(Stored data)
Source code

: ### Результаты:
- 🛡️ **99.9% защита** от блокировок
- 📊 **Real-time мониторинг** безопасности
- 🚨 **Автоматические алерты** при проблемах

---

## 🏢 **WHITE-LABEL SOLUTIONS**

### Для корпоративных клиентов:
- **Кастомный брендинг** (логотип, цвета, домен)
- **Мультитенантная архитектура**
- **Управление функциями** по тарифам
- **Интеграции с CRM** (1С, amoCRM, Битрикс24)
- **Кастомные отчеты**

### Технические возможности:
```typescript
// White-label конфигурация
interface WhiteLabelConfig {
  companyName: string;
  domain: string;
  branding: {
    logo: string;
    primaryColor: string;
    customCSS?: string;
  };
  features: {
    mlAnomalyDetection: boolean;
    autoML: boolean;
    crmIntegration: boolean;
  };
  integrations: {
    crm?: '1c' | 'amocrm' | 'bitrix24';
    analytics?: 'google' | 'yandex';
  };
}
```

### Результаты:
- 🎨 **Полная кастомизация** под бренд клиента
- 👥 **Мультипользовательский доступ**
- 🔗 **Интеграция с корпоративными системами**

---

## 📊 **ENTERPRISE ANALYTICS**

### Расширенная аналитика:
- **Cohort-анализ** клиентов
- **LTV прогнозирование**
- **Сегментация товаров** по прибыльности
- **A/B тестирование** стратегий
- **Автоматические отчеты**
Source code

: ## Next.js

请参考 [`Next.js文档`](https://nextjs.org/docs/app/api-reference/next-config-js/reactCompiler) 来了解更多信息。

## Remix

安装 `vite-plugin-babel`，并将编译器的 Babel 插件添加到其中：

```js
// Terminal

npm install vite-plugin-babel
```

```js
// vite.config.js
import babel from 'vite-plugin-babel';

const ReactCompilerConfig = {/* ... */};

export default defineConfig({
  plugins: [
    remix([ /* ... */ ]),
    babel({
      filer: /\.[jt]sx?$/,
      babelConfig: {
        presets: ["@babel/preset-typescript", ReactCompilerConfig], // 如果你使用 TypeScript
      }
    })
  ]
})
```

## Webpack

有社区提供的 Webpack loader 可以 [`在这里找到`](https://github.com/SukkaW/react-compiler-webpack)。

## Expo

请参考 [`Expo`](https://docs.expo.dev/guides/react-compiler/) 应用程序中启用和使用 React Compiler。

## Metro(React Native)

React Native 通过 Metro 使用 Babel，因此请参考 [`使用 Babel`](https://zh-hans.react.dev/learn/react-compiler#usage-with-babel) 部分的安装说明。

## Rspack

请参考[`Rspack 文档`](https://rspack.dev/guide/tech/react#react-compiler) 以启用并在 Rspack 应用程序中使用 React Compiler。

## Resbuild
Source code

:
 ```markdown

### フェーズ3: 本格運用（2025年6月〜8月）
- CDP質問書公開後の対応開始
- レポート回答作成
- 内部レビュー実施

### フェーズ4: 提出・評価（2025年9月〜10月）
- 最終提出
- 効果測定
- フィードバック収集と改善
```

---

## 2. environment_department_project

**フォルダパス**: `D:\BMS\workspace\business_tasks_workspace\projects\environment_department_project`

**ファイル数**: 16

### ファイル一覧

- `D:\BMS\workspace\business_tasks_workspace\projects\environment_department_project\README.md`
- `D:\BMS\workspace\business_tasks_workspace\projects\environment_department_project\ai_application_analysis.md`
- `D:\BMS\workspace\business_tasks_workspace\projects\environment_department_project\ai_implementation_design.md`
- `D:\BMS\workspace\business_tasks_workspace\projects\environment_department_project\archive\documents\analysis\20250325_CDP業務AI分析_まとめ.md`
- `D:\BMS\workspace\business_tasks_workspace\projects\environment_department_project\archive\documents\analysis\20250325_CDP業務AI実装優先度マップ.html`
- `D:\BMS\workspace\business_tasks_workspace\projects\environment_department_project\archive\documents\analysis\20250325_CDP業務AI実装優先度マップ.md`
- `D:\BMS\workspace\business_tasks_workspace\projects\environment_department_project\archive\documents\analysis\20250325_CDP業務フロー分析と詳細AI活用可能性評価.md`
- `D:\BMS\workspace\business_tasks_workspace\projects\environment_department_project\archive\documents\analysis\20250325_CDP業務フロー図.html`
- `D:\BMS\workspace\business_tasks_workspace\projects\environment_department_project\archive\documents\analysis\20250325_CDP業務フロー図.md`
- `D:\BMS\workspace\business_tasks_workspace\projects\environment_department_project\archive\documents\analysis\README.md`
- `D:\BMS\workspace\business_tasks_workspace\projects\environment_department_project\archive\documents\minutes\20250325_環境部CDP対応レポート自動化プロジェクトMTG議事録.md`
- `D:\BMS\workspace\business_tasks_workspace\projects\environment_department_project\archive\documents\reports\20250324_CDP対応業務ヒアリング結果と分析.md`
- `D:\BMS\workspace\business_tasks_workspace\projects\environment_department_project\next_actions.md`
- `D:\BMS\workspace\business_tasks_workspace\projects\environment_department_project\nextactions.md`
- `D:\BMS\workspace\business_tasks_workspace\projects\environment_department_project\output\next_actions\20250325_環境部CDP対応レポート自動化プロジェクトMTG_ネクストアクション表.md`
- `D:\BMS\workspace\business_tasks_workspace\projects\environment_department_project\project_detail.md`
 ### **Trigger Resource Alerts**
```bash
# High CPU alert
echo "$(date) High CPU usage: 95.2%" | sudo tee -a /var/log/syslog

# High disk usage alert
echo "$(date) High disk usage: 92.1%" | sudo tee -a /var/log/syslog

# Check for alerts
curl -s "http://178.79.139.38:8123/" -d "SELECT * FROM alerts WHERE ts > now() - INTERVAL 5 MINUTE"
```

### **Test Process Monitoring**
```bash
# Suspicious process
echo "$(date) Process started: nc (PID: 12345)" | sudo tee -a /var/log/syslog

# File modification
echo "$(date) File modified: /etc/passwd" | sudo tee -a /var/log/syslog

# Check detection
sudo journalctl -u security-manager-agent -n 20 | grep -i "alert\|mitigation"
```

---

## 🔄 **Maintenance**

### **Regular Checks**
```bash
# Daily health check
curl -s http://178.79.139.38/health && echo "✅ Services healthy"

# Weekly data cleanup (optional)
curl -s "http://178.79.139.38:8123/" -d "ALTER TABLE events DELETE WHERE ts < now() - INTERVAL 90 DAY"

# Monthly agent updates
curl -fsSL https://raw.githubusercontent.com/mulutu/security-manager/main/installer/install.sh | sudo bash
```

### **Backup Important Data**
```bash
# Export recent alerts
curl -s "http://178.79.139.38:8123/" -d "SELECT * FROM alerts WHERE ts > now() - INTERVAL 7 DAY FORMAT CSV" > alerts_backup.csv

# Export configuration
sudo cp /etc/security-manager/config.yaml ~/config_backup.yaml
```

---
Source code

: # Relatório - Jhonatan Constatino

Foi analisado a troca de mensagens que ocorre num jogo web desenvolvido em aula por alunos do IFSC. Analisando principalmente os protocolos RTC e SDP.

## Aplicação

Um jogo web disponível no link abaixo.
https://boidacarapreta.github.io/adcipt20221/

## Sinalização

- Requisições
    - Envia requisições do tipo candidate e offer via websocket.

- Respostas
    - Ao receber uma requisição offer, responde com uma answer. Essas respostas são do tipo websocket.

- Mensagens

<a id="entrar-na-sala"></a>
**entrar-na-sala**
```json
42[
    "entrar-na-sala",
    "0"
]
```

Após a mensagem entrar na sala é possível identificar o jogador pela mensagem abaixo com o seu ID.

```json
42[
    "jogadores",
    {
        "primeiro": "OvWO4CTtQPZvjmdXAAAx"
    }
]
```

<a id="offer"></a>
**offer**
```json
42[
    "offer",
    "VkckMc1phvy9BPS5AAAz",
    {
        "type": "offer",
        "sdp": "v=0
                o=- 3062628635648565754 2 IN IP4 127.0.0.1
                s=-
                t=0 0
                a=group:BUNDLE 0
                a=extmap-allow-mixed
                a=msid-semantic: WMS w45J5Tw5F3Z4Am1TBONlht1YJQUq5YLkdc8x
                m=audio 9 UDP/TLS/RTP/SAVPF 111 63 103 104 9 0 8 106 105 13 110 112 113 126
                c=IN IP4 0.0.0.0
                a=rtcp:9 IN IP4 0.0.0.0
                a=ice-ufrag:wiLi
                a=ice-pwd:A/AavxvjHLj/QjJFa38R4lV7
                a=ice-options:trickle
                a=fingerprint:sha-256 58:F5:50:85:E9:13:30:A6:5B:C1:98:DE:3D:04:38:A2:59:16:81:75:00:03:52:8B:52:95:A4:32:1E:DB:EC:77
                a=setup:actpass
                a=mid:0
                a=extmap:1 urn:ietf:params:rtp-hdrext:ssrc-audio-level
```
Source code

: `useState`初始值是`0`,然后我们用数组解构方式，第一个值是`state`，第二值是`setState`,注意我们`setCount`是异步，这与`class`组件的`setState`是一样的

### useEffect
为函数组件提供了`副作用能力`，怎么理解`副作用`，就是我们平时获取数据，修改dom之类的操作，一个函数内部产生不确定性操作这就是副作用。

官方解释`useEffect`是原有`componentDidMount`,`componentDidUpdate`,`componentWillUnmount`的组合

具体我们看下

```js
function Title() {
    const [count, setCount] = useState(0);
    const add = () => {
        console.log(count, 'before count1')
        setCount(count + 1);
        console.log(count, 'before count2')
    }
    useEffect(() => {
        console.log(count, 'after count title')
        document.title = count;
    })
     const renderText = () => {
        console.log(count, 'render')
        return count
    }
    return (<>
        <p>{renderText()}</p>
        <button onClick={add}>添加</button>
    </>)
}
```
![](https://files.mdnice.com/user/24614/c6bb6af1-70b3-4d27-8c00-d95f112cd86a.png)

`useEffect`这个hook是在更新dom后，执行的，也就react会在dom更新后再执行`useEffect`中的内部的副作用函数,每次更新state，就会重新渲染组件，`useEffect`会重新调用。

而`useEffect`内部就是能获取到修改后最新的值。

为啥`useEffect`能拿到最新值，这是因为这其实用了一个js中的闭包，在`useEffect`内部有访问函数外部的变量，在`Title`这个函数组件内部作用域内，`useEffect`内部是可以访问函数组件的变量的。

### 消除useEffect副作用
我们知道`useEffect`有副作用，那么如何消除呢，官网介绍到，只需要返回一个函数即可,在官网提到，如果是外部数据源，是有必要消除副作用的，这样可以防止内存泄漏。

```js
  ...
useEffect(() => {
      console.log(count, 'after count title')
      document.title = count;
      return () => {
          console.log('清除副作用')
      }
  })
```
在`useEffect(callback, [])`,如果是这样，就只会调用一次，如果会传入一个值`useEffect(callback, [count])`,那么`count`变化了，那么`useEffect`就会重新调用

Work instructions → Reproduce each line from the data that has "after" in it.

Exercise output →
        console.log(count, 'after count title')
      console.log(count, 'after count title')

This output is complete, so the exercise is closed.